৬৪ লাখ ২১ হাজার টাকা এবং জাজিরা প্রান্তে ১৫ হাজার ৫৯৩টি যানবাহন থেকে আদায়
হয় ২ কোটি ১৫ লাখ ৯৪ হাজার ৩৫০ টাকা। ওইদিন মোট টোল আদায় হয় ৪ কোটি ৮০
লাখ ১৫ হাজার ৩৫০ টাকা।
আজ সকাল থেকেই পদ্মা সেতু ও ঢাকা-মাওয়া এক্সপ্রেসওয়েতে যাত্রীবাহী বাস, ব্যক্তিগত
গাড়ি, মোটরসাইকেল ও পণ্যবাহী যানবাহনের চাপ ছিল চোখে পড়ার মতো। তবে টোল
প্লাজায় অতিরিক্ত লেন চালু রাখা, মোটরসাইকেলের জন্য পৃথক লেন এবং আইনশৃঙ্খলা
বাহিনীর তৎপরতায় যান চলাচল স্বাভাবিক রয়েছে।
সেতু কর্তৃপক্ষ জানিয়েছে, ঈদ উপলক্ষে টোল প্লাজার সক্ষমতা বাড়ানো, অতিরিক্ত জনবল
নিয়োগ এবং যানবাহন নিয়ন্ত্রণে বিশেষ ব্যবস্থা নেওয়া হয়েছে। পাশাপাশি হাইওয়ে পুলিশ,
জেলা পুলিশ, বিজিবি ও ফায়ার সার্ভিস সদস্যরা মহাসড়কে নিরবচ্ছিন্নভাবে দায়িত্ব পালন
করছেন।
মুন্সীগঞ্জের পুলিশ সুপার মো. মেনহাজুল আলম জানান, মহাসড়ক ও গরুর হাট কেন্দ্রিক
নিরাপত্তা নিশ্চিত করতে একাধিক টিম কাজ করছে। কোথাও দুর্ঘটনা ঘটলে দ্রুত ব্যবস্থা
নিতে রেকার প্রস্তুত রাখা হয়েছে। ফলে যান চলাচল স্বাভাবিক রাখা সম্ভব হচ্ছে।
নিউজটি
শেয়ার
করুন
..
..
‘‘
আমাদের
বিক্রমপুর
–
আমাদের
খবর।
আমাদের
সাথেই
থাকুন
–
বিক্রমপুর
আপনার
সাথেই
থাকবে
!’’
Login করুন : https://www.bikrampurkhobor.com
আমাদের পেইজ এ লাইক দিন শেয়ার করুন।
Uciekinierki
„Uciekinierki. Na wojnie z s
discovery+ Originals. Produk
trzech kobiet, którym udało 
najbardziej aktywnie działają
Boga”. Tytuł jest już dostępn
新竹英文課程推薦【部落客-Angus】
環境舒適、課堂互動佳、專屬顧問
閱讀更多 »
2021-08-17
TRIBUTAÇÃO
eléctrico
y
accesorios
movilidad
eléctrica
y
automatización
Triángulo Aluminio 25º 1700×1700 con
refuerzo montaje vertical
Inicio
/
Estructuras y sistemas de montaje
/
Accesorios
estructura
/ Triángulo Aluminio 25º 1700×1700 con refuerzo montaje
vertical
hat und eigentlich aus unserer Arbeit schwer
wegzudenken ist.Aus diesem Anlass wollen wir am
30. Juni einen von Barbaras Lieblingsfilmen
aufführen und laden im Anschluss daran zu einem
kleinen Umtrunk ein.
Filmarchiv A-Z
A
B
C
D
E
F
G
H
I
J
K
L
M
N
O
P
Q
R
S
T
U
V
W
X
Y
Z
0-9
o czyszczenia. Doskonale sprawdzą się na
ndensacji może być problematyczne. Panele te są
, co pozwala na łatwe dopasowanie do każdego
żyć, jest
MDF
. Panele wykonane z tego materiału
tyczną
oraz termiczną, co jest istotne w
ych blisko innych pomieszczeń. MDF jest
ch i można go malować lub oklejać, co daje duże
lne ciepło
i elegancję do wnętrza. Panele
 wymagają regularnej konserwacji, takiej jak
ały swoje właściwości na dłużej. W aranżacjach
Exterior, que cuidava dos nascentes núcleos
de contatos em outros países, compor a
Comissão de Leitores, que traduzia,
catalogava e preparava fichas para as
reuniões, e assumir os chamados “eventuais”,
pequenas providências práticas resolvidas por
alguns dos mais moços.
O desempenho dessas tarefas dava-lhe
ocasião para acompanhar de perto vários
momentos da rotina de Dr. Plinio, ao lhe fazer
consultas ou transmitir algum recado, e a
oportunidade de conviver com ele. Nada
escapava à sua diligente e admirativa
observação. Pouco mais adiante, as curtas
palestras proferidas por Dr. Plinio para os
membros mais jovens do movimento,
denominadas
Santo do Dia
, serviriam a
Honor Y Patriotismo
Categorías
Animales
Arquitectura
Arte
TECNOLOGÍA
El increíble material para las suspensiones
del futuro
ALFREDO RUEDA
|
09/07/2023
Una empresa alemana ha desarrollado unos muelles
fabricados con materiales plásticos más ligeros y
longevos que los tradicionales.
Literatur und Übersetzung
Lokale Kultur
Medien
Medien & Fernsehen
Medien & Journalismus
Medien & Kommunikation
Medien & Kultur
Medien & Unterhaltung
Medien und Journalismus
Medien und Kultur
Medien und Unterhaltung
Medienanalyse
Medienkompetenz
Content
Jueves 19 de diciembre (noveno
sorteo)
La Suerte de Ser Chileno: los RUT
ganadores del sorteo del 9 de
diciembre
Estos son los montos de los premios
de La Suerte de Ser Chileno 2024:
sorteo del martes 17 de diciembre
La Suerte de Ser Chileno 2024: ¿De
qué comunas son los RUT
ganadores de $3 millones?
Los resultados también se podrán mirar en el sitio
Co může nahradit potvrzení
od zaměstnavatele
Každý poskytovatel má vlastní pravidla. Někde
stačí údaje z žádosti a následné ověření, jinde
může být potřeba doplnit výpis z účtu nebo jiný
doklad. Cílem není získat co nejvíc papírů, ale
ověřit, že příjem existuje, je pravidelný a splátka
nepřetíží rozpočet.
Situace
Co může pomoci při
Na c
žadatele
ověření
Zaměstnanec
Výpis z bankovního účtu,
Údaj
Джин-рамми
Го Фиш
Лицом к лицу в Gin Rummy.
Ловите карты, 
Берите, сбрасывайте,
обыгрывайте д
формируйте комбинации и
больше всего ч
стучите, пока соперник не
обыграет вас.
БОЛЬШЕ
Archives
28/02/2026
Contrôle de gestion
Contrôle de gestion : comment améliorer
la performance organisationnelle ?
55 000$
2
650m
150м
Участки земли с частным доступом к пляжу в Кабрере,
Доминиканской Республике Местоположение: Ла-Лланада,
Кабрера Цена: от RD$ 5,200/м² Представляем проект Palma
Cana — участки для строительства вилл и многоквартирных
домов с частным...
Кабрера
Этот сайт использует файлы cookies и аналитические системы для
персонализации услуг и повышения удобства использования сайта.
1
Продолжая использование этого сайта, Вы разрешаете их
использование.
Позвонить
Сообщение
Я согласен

What the exercise asks: In the data above, how many lines contain the word "refuerzo"? Write the number only.

Task answer: 2